Despite the impression of many travellers, most French people did not live in towns. At the time of the French Revolution, almost four-fifths of the population was rural. Over half a century later, more than three-quarters still lived in a commune of fewer than two thousand inhabitants. (This was the definition of ‘rural’ in 1846.) But these people were not necessarily aware of each other’s existence. A ‘commune’ is not a village or a town but the area controlled by a mayor and a council.1 Some, like the commune of Arles in the Camargue plain, stretched across large, sparsely populated regions. Others, like Verdelot, forty miles east of Paris in the Brie, contained dozens of tiny settlements, none of which could be described as a town or even a large village.
After the Revolution, almost a third of the population (about ten million people) lived in isolated farms and cottages or in hamlets with fewer than thirty-five inhabitants and often no more than eight. A peasant girl who went to work in Paris might, when looking through the scullery window at the street, see more people at a glance than she had known in her entire previous life.

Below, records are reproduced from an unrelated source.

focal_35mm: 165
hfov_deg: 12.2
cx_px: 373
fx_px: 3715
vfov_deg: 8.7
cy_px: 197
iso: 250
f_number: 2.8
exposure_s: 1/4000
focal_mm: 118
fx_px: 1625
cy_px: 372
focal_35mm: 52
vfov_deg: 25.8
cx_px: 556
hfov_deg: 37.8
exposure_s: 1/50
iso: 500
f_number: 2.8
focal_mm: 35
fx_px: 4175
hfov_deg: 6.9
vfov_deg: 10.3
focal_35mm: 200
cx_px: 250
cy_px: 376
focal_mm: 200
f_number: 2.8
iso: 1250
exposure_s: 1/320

Many recruits from the Dordogne in 1830 were unable to give the recruiting sergeant their surnames because they had never had to use them. Until the invention of cheap bicycles, the known universe, for many people, had a radius of less than fifteen miles and a population that could easily fit into a small barn.
The distinction between ‘urban’ and ‘rural’ might suggest that some citizens at least were connected to the rest of the world. In reality, most towns were half-dissolved into the surrounding countryside. Before the gates were locked at night, people and animals came and went from field to street. Mud carpeted the cobbles and created its own miniature geography of hills and ravines. Agriculture resided in the city in the form of vineyards, vegetable plots, pigsties, paddocks and mounds of manure.

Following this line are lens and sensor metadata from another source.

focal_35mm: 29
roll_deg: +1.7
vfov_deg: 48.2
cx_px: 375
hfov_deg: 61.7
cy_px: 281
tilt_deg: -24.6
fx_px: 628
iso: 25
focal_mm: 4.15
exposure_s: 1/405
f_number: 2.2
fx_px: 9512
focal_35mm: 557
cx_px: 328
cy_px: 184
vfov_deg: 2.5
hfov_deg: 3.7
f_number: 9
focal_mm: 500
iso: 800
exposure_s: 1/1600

In many minds, the clearest demographic distinction was not ‘urban’ and ‘rural’ but ‘Parisian’ and ‘provincial’. Travelling through France in 1807 ‘by a route never before performed’, Lieutenant-Colonel Ninian Pinkney of the North American Native Rangers found himself back on the frontier as soon as he left Paris (‘as retired as in the most remote corner of England’) and subsequently discovered that ‘there are absolutely no interior towns in France like Norwich, Manchester, and Birmingham’. French towns were confined and corseted by their customs barriers, and the population remained almost static from the early nineteenth century until after the First World War.
Even before it became the goal of most internal migrants, Paris seemed to drain the country. In 1801, more people lived in Paris (just under 550,000) t
han in the next six biggest cities combined (Marseille, Lyon, Bordeaux, Rouen, Nantes and Lille). In 1856, Paris could have swallowed up the next eight biggest cities, and in 1886, the next sixteen. Yet Paris accounted for less than 3 per cent of the population until 1852 and, until 1860, covered an area of only 3,402 hectares (thirteen square miles), which is not even twice the size of the Eurodisney site.

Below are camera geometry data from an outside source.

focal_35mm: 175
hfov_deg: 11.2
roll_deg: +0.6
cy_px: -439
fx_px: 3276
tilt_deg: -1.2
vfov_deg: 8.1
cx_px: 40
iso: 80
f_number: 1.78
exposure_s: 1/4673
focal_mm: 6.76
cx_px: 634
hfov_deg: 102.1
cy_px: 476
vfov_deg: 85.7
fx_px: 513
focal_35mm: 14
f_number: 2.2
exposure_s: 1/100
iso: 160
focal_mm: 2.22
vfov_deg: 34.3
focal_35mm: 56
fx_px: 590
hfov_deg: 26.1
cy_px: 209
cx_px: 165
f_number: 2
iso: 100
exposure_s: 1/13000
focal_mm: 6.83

The hidden population of France was obviously not to be found simply by looking through a carriage window. Tax collectors, missionaries, and early ethnologists had to branch off onto tracks that no coach would ever follow. Even then, without the panoramic, Xray vision of a statistician or a poet, vital signs might be scarce. Victor Hugo’s description of the west of France might look like science-fiction anthropology, but Hugo had covered more miles on foot than any historian of France and he knew how to read a landscape:
It is difficult to picture those Breton forests as they really were. They were towns. Nothing could be more secret, silent and savage than those inextricable entanglements of thorns and branches. In those vast thickets, stillness and quietness made their lair. No desert ever appeared more deathlike and sepulchral. Yet if those trees could have been felled at a single blow, as if by a flash of lightning, there would have stood revealed in those shades a swarming mass of men.
Some curious statistics make it possible to comprehend the powerful organization of the great peasant revolt. In Ille-et-Vilaine, in the forest of Le Pertre . . . there was no sign of human life, and six thousand men were there under the leadership of Focard. In Morbihan, in the forest of Molac, not a soul could be seen, and there were eight thousand men. Those two forests are not among the largest in Brittany.